The Unsung Hero- TVR

TVR started its journey back in 1947 in the UK. Yes, two years after the end of world war II. Trevor Wilkinson made the TVR mark as Trevcar Motors.

The beginning of TVR was with the Grantura, having a Ford engine and its own chassis moved TVR to notoriety. It was a short wheelbase sports car sold with a major range of engines. The Grantura was quick, dexterous and unbelievably good looking.  This started the reign of TVR’s flamboyant performance.

Griffith
TVR Griffith

TVR was a hit in 1963 when it presented the TVR Griffith, which was an adjusted Grantura with an American V8. It totally made the other supercar giants insecure. The specialty of Griffith is shooting up from 0 to 60 in just 4.1 seconds. There is no power steering. Thus, it awards a direct connection between the driver and the road which has now become rare. The V8 was its pounding heart. It had more flair than an iconic 80’s Jaguar, and every turn reminded us of the car’s brutality. But, it was still loved.

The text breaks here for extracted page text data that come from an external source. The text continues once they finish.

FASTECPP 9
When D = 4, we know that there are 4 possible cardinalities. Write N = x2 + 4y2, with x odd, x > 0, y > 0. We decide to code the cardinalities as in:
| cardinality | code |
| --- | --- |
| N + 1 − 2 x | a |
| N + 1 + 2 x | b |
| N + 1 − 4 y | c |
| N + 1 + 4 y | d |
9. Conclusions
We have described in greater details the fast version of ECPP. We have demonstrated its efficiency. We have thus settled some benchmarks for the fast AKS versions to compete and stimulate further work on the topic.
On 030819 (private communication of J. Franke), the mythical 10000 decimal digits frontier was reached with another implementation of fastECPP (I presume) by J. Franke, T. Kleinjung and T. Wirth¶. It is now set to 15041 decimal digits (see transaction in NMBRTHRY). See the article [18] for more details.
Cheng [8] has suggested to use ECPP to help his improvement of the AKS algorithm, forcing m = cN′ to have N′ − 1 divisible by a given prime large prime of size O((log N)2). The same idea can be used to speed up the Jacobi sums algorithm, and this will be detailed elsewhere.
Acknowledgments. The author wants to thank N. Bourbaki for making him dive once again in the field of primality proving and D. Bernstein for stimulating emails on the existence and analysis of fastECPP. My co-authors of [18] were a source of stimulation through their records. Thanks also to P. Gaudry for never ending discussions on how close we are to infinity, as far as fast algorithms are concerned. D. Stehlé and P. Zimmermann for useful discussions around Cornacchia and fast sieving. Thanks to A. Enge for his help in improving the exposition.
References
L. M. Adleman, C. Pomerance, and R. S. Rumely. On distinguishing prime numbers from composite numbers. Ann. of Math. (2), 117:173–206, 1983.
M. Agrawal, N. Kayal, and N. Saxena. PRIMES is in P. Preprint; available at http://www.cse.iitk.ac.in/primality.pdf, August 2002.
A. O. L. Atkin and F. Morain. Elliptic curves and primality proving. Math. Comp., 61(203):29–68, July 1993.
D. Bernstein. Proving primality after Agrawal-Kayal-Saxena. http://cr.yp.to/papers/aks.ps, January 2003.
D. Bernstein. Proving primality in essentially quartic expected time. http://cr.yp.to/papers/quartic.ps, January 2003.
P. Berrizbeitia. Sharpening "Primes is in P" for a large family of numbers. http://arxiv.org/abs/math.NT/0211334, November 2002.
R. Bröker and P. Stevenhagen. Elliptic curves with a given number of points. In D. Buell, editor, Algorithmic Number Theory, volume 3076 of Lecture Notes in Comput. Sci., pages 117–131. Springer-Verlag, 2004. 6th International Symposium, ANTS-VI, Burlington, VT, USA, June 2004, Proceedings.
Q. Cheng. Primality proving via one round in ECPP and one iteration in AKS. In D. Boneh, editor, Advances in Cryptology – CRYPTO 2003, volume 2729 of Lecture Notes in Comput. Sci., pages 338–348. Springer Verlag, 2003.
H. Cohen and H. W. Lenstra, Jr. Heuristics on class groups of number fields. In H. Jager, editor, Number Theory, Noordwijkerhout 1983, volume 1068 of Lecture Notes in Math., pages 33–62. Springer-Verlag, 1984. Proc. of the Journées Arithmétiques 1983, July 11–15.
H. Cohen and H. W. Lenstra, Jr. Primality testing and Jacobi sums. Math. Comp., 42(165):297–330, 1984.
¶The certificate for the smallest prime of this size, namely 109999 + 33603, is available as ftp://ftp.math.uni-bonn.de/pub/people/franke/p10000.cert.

Around 1966, TVR was finally stabilized by its new owner Martin Lilley after many disturbances and bankruptcies.

During the 70’s, TVR launched its M series, having the same chassis as the present day TVR. A wide range of engines could be used in M series.

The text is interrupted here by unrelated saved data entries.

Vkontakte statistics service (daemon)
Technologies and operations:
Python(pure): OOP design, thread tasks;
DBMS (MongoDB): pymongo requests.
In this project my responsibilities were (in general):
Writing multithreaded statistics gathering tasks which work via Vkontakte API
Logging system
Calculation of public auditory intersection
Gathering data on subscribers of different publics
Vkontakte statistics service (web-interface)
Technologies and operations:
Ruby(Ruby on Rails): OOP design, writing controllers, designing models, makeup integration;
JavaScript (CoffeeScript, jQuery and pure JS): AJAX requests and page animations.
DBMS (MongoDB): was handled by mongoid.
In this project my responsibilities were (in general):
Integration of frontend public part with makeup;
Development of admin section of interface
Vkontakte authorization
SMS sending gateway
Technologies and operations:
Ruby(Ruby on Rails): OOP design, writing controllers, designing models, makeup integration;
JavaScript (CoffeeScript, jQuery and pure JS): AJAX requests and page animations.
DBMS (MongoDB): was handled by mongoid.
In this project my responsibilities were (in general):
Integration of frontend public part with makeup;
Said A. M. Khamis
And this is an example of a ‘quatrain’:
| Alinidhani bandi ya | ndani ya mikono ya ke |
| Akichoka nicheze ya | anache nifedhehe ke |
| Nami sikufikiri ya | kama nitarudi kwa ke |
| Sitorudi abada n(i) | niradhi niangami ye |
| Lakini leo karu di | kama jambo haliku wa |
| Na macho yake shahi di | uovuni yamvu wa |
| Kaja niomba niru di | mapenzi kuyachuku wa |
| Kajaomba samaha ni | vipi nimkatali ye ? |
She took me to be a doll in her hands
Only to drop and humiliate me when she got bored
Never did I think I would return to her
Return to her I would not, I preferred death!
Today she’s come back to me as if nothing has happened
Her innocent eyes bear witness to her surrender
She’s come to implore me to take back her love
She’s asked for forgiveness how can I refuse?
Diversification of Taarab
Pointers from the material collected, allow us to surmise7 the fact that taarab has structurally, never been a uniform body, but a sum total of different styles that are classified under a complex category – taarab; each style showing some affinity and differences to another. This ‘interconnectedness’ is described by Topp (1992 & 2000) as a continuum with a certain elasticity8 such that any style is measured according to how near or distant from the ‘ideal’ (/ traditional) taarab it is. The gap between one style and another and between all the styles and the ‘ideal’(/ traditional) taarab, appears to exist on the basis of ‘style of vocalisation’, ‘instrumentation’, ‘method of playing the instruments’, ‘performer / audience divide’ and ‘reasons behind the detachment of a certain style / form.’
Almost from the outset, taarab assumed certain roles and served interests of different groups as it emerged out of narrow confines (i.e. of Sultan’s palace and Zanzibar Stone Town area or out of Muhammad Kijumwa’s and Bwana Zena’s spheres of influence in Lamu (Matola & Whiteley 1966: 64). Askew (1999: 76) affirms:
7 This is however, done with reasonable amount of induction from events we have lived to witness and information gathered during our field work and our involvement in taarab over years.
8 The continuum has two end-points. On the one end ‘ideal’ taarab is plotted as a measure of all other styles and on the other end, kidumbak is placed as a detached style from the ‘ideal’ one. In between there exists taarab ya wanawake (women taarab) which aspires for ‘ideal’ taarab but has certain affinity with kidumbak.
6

800px-TVR_3000_M,_Bj._1974_(2009-10-13)_ret.jpg
The 3000 M. Don’t they have a certain beauty to them?

In 1982 TVR was bought by businessman Peter Wheeler and the ex-Lotus fashioner Oliver Winterbottom was employed. Oliver outlined the wedged shape Tasmin, which imparted striking likenesses to Lotus cars. This car was powered by the 3.5 litres Rover V8 with 190bhp and was hence renamed the 350i.

Chimaera
Chimaera

The TVR popularity geared up in the 1990’s, with the new Griffith, with the Rover V8 engine and a smooth body which gave it an all-round performance. Then came another, more acculturated rendition, the Chimaera. The Chimaera provided the basis for the two-plus-two Cerbera coupe first seen in 1993. The Cerbera went into the generation with TVR’s new Al Melling-composed 4.2 litre V8 engine, giving it a top speed of 185mph (289km/h) and a 0-60 mph time of only 4 seconds. The Cerbera had a much tougher chassis and amazing handling.

Cerbera
TVR Cerbera

TVR’s did have a reputation for being woefully inconsistent and alarming to drive. But logic is blinded by its pretty looks and talent which outshine all the flaws.

In the 21st century, the usual Rover V8 engine was replaced to cope up the emission requirements in the new Tuscan and Tamora, which concentrated more on safety and quality.

TVR Tuscan.jpg
The relatively new Tuscan from the TVR Portfolio

However, TVR ended up too soon when the company was handed to a young Russian investor of 24 years. The youthful Russian, Nikolay Smolensky, purchased the company for £15 million, however, neglected to deliver any more cars.

All of these cars established TVR as a real player in the European sports car market and their distinctive and effective machines.

800px-TVR_Griffith_400_at_Brands_Hatch.jpg
Some proportions over there! A real time caricature defying physics?

4 thoughts on “The Unsung Hero- TVR

  1. Where do I start
    Pic of Griffith is a 90s Griffith, not a 60s one
    No 60s sports car had power steering
    The M series had a different Chassis to later TVRs – There are no present day ones
    Peter Wheeler bought TVR in 1981. Oliver Winterbottom was the designer of the Tasmin and was employed by TVR.
    Martin Lilley (not Lille!) owned TVR between 1965 to 1981, not 1996
    Oh, the Russian was called Nikolay Smolensky and did sell some cars!
    I could go on but can’t be bothered, or with the grammar which is terrible!